Espero sinceramente que estas condições permitam com os investimentos adequados
em termos de metodologias pedagógicas que o ensino em Portugal passe a
valorizar mais a criatividade, a resolução de problemas, a autoformação e a
organização do trabalho pessoal.
Mas antecipo também
que todo este processo adaptativo de aprendizagem nos conduzirá a uma
recuperação pelo menos parcial do reconhecimento do papel dos professores.
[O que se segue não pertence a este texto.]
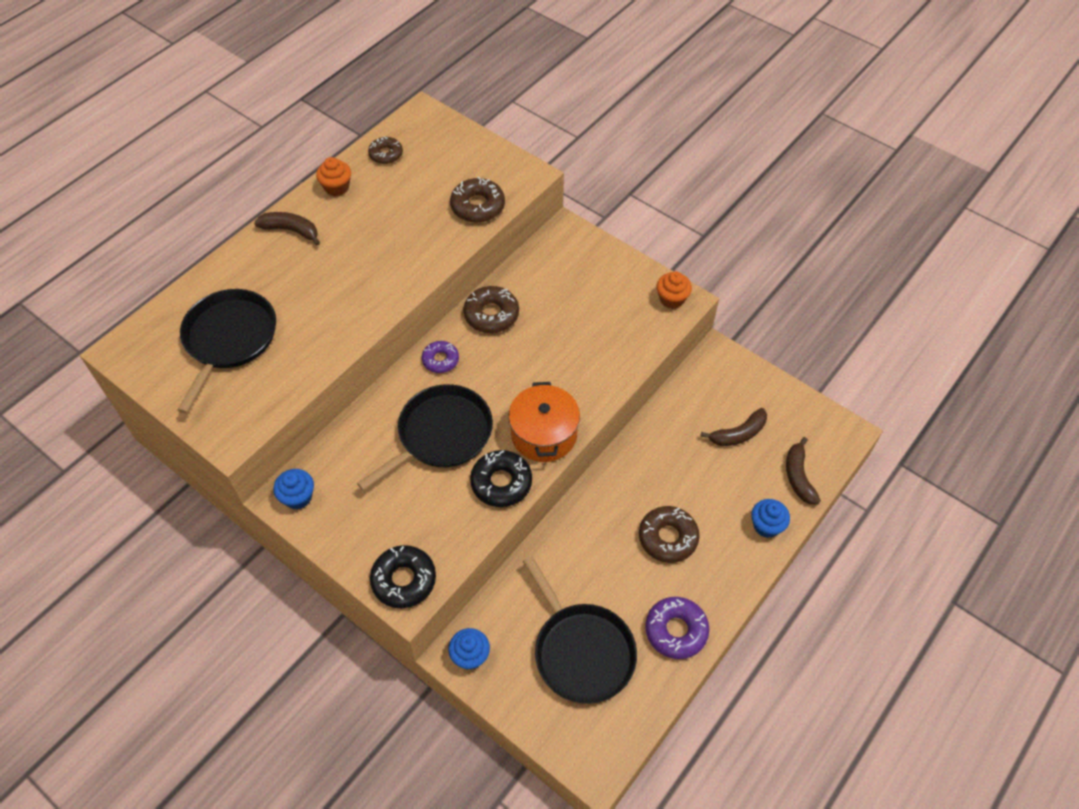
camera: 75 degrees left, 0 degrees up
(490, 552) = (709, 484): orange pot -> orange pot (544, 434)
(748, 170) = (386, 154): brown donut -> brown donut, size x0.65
É
verdade que qualquer patetice governamental ou sindical conducente a novas
derivas de negociação pode perturbar a recuperação desse conhecimento. Mas apesar
desse risco acho que os professores vão subir lugares na escala do reconhecimento
do seu papel essencial. As crianças e os alunos em geral vão ser os portadores
da mensagem junto das famílias.
Percorrendo
matinalmente o New York Times que gostaria ainda, já na onda dos setenta,
poder ler em papel numa cafetaria de Greenwhich, Tribeca ou das imediações do
Central Park em Nova Iorque com American cofee e apple pie, encontrei esta bela
referência ao papel dos professores, que é uma boa forma de enriquecer o meu
ponto:
“Os professores são os
agrupadores (coletores) originais. Têm a responsabilidade de reunir um grupo e
de pensar como criar uma experiência para o todo, dia a dia. E os professores
estão no mundo da transformação. No fim de cada ano letivo, é pressuposto que
os jovens saiam mudados.
É uma tarefa de grande
exigência – particularmente agora, quando somos obrigados a limitar o que
podemos fazer em conjunto e que estamos a ensinar no Zoom”.
(link aqui)
(link aqui)
É bonito e tenho
grandes saudades dos meus tempos letivos de então, sem pandemia.